年金受給者の日々へ 悪戦苦闘の記録から

自分のXデーに向かってまっすぐに走る日々
   年金受給前の悪戦苦闘の日々より

あてにせず

2010-10-02 00:00:00 | Weblog
 毎日いろんな方の就職支援をしていると、ふと感じることがあることの一つに、人はなぜ働きたいのだろうか、というものがある。成人は働くのが当たり前だろうという意見の前に立ちふさがる疑問である。若い人と相対面している時よりも、中高年、特に60歳以上の人が働きたい意欲を駆り立てるものの理由には確かに生活費の補填のためとかお小遣い欲しさのためとかの理由をつけて、相談員の私に向かい、どこか自分がやれそうな仕事を紹介してくれ、と話し掛けてこられる。しかしよくよく話をお聞きしていると、ジットしていれば極貧の最低生活は、きっと守ることができそうであるにもかかわらずである。ジットする、つまり孤独の中で日がな一日、また365日送ることができないがために社会に出て働きたい・・と言っているように私には聞こえてならない。
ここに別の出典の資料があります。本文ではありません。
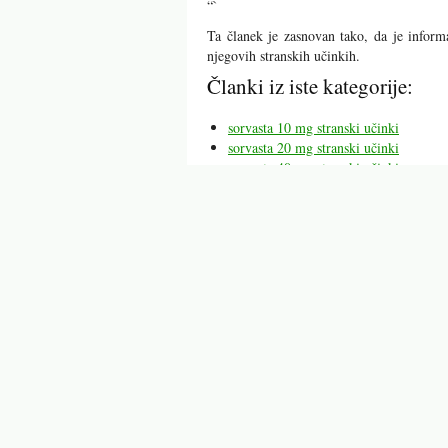
“`
Ta članek je zasnovan tako, da je inform
njegovih stranskih učinkih.
Članki iz iste kategorije:
sorvasta 10 mg stranski učinki
sorvasta 20 mg stranski učinki
sorvasta 40 mg stranski učinki
sorvasta stranski učinki
statini stranski učinki
prolia stranski učinki
metotreksat stranski učinki
Mogoče vas bodo zanimali tu
sorvasta 40 mg stranski
sorvasta 20 m
učinki
učink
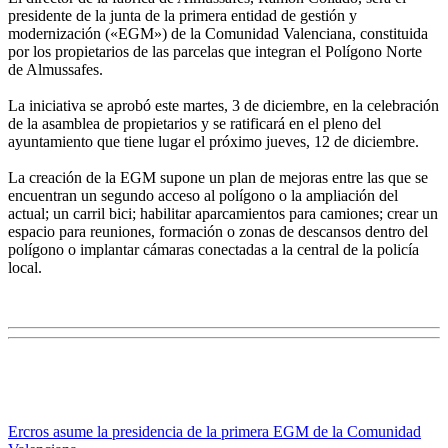
presidente de la junta de la primera entidad de gestión y
modernización («EGM») de la Comunidad Valenciana, constituida
por los propietarios de las parcelas que integran el Polígono Norte
de Almussafes.
La iniciativa se aprobó este martes, 3 de diciembre, en la celebración
de la asamblea de propietarios y se ratificará en el pleno del
ayuntamiento que tiene lugar el próximo jueves, 12 de diciembre.
La creación de la EGM supone un plan de mejoras entre las que se
encuentran un segundo acceso al polígono o la ampliación del
actual; un carril bici; habilitar aparcamientos para camiones; crear un
espacio para reuniones, formación o zonas de descansos dentro del
polígono o implantar cámaras conectadas a la central de la policía
local.
Ercros asume la presidencia de la primera EGM de la Comunidad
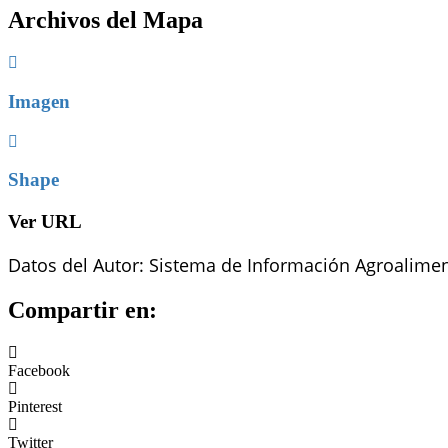
Archivos del Mapa
Imagen
Shape
Ver URL
Datos del Autor: Sistema de Información Agroalimen
Compartir en:
Facebook
Pinterest
Twitter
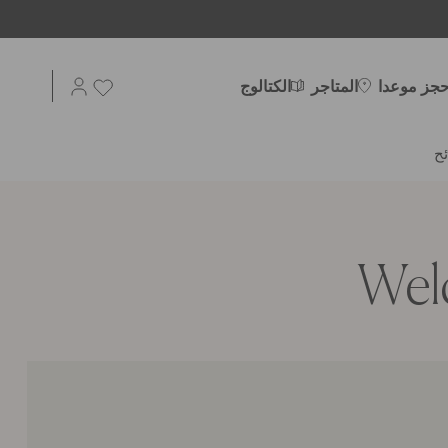
حجز موعدا
المتاجر
الكتالوج
ح
Welc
人は、喰って寝てゴソゴソ身体を動かすだけの生活をすることで満足できるものではないことを、暗に私に伝えているのかもしれない。人と繋がるために、心地よい感情のなかで日々を送らんがために、その場所を求めて私に向かって、その場所を探してくれ・・・と心からの叫びのようにも聞こえる。何も生活を守るためとかではなく、むしろ孤独感からの解放のために仕事に向かうように感じる。
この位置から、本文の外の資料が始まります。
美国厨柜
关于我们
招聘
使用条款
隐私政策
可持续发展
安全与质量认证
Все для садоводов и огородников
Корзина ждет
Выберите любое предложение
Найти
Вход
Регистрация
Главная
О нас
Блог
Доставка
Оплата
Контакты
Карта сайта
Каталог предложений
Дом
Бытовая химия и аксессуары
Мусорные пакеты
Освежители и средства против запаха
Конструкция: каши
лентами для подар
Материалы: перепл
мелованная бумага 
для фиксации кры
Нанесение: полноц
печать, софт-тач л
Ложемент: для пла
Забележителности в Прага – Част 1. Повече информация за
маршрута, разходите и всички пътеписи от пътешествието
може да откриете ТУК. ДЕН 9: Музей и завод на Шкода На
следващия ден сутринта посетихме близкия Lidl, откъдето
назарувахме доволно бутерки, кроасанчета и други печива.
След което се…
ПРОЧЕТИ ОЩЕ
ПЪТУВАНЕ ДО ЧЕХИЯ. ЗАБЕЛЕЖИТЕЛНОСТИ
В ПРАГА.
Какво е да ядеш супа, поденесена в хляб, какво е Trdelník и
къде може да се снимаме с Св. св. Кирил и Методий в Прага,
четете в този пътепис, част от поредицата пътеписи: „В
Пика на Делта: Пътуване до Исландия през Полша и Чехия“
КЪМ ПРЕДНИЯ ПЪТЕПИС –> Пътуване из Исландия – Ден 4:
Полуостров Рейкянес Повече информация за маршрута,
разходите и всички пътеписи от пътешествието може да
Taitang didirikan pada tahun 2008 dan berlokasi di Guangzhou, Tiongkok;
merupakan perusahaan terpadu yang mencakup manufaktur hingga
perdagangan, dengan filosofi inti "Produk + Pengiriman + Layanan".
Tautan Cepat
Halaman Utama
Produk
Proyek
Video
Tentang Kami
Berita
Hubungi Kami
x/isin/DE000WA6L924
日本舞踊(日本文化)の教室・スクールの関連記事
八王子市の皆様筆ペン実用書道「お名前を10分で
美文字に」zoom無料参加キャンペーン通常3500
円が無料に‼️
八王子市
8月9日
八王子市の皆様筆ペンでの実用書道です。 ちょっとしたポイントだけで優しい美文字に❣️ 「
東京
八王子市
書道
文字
 「森の生活」を書き記したソローの、自分一人という個の中の宇宙で自然と共に暮らすことができるようにならないものだろうか、と自分は念願している。
 2ヶ月に及ぶ入院中の弟が病院の中のベッド生活に飽き飽きしてきて医師や看護士に文句を言っている。今日帰る、などと宣言したものの自分一人ではどうすることもできず、私と妻が病院へ向かう。結局、多忙な医師と連絡が取れなく、今日のところは弟を久し振りの温泉へ連れて行くことにした。タオルも絞ることができないほど、一人で浴槽に浸かることもできない体につき、頭から身体までゴシゴシと垢を落とす。本人は気持ちいい、垢が落ちた分体が軽くなった・・・などと喜んだ。ついでに病院食が大変マヅいのでここでで肉うどんを食べて帰る・・と言った。